A man selling ice cream
Singing Italian songs
I have discovered the magic bullet. A GI issue has prevented me from eating solid food for the last ten days. They have turned my non-stop love affair with food into a miserable love-pain S&M relationship, my own 50 Shades of Gravy. I don’t recommend anyone follow this diet, but for those of you with an insane desire to lose weight in a hurry, here are a few thoughts.
- My last post featured an album cover and lyrics from the Carpenters. Talk about unintentional irony!
- Fruit smoothies sound like a good idea. Ice cold, frosty, chill inducing Strawberry-Banana smoothies from Pandora that hit your gut like a Tazer shot at 6 a.m. are NOT a good idea.
- Licking the cream cheese off a bagel is OK; nibbling at the edges of the bagel is OK only if done slooooowly.
- I make Cream of Wheat the same way mother used to do it. Stand at the stovetop and stir, stir, stir. No microwave mush for this boy. And never a lump.
- Boost Vanilla Protein Drink is the foulest potion this side of Hogwarts. It belongs in a cauldron with three witches stirring it.

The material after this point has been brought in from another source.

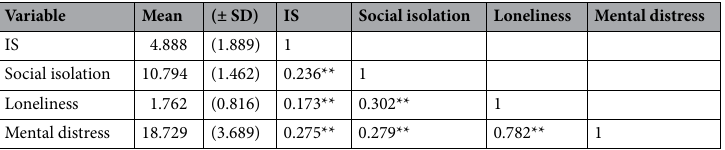
Table 2. Means, standard deviations, and zero-order Pearson’s correlations between core study variables with Bonferroni Correction for multiple comparisons. IS impaired sleep. ** p < 0.001.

- Adding a squashed up banana to Boost Vanilla Protein Drink just makes the agony last longer.
- Chicken noodle soup is fine. Blenderizing the chicken and the noodles spoils the appeal. Now I know what Oliver Twist felt like at the workhouse. “Please may I have some more gruel, sir?”
- Ice cream, slightly chilled, in small spoonfuls, is fine. Salty Caramel and Coffee flavors are best. Bring ’em on!
- A wife who drives you to the doctor-good. A wife who goes to 3 different grocery stores to get things you like-better. A wife who makes vanilla pudding without that awful skin on top-priceless! Gotta love her–always.
- The bathroom scale can be your friend again. Daily!
Things are slowly improving. By the Night Before Christmas I hope to be able to take a bite out of more than just those visions of sugar plums and Lou Malnati’s Pizza that are dancing in my head. Until then, keep those room temperature smoothies coming!